On the way home from the movie theatre, our exchange student from Germany commented that there are way too many fat people in movies and TV shows and even cartoons who happen to be German. Add that to the current rash of movies about the Nazi era, and one would feel a bit awkward being German in America just now.
So it's no surprise that she did not want to see "Doubt" with us since she is also Catholic! From the trailers, the movie appears to be another Catholic-bashing vehicle, with Meryl Streep playing a dour, spiteful nun, and Phillip Seymour Hoffman a misguided/misunderstood/miscreant (you will wonder about this all through the movie) priest.
Let me begin by saying that these are Oscar-level performances, and Amy Adams as the naive, trusting nun is no slouch, either. But, for me, the movie raised far more questions about my own faith than it did about Catholicism. My faith, the Unitarian Universalist faith.
The film begins with a homily given by the genial priest who serves a parish as well as a middle school. It's all about doubt. Bottom line: it is doubt that makes us human, uncertainty that unites us and keeps us humble and real. Doubt is not a bad thing. It's good.

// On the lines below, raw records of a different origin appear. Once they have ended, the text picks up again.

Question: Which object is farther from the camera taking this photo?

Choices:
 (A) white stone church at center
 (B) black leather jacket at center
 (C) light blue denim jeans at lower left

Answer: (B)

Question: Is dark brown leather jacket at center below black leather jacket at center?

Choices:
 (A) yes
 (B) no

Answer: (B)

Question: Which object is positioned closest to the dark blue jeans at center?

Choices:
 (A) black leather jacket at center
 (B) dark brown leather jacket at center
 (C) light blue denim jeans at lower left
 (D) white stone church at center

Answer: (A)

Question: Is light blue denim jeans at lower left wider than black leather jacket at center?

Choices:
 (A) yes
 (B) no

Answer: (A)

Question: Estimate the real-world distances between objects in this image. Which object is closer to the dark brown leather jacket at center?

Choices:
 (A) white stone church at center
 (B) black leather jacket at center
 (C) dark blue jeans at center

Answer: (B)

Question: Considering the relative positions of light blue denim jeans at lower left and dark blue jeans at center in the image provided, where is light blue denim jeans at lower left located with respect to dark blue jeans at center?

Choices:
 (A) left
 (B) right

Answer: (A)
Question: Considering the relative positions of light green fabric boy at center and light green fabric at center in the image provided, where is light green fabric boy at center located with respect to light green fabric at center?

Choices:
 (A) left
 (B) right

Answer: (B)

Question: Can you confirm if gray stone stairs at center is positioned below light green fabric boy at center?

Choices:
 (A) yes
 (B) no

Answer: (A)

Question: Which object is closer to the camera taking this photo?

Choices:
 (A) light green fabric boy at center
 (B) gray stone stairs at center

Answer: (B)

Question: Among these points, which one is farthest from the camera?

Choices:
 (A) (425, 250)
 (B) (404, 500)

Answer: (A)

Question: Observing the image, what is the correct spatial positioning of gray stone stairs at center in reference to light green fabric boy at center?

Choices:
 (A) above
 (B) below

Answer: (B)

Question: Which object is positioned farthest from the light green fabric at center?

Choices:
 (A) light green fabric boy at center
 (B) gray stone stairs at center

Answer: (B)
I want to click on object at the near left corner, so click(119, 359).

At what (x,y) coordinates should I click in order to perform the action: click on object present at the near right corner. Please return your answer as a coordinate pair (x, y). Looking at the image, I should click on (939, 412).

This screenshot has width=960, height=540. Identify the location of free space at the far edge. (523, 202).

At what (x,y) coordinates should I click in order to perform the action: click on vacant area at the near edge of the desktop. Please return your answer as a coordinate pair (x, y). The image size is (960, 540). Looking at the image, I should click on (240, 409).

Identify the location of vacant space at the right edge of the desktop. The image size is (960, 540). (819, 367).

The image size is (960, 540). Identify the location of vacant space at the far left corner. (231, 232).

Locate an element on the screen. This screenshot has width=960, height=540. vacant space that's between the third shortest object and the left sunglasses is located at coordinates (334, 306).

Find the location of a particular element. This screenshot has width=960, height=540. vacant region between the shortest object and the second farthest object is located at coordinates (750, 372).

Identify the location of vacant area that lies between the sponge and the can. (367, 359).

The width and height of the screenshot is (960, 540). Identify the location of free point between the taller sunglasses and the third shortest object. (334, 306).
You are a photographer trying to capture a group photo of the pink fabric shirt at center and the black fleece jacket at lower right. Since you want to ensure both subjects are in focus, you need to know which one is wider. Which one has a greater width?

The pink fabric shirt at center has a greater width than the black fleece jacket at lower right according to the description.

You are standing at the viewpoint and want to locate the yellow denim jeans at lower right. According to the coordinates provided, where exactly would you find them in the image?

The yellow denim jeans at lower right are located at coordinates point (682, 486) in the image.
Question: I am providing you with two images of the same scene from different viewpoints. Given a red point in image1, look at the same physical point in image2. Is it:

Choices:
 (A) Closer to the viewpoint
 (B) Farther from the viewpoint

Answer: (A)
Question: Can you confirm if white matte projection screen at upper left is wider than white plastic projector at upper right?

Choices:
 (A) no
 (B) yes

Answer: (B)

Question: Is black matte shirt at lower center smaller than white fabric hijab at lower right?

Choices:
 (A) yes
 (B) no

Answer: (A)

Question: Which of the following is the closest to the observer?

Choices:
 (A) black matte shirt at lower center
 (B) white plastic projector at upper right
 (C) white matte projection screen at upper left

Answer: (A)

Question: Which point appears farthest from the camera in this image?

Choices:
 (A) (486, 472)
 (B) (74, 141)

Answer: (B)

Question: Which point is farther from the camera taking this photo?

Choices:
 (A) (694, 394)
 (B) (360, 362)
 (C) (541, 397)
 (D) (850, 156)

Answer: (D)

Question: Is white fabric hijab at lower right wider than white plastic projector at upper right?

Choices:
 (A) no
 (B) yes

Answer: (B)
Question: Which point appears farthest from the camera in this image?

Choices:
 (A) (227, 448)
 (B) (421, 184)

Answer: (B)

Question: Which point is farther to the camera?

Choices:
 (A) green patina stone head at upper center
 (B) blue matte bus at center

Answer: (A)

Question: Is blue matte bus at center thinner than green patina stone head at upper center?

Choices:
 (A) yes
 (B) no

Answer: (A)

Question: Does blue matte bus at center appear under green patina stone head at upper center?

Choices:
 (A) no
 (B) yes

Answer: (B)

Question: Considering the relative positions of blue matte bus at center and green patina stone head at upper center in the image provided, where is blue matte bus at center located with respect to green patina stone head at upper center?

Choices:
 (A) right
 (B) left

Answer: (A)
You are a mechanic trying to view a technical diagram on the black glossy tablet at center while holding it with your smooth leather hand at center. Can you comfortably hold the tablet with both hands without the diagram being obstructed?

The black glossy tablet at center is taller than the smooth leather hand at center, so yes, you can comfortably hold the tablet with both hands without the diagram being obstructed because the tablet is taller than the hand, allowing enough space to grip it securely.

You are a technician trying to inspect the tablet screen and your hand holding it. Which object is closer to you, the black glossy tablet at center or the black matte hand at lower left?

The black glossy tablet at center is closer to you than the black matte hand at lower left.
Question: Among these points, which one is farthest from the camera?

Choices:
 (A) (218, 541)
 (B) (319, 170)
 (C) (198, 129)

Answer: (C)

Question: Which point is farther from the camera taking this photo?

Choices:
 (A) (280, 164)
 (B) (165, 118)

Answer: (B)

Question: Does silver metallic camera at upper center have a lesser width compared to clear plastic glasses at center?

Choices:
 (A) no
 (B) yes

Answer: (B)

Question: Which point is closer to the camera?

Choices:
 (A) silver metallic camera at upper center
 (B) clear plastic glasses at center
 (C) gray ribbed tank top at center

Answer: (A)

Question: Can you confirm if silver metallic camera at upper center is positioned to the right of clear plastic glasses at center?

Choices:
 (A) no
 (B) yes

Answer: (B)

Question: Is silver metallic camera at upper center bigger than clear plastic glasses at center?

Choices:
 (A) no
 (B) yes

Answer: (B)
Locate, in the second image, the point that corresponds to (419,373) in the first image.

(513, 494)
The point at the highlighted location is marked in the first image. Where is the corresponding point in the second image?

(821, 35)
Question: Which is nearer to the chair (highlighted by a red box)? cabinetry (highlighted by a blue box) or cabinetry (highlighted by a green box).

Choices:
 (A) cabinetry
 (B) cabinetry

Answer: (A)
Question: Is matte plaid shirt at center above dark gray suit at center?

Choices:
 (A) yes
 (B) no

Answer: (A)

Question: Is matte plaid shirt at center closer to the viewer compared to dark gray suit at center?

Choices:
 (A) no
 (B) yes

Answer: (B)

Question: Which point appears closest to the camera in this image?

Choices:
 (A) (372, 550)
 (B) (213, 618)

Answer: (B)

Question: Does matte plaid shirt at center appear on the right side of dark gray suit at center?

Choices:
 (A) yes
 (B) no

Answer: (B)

Needless to say, this homily triggers the suspicions of Sister Aloysius (Streep) who becomes more and more convinced that the priest is talking about his own doubt in himself, and who targets him in a kind of gender-reverse witch hunt.
I won't reveal the end, even though it is subtle and far from shocking.
But the story line is tight and the acting thoroughly convincing. It's a film about humanity, and there will be no doubt, by the film's end, that the way of questioning, what I call the UU way of "living with uncertainty" is far better for our souls than unwavering commitment to any set of guidelines, rules, commandments, or dogmas. It's not an anti-Catholic movie so much as an anti-certainty movie. See it and see whether you agree.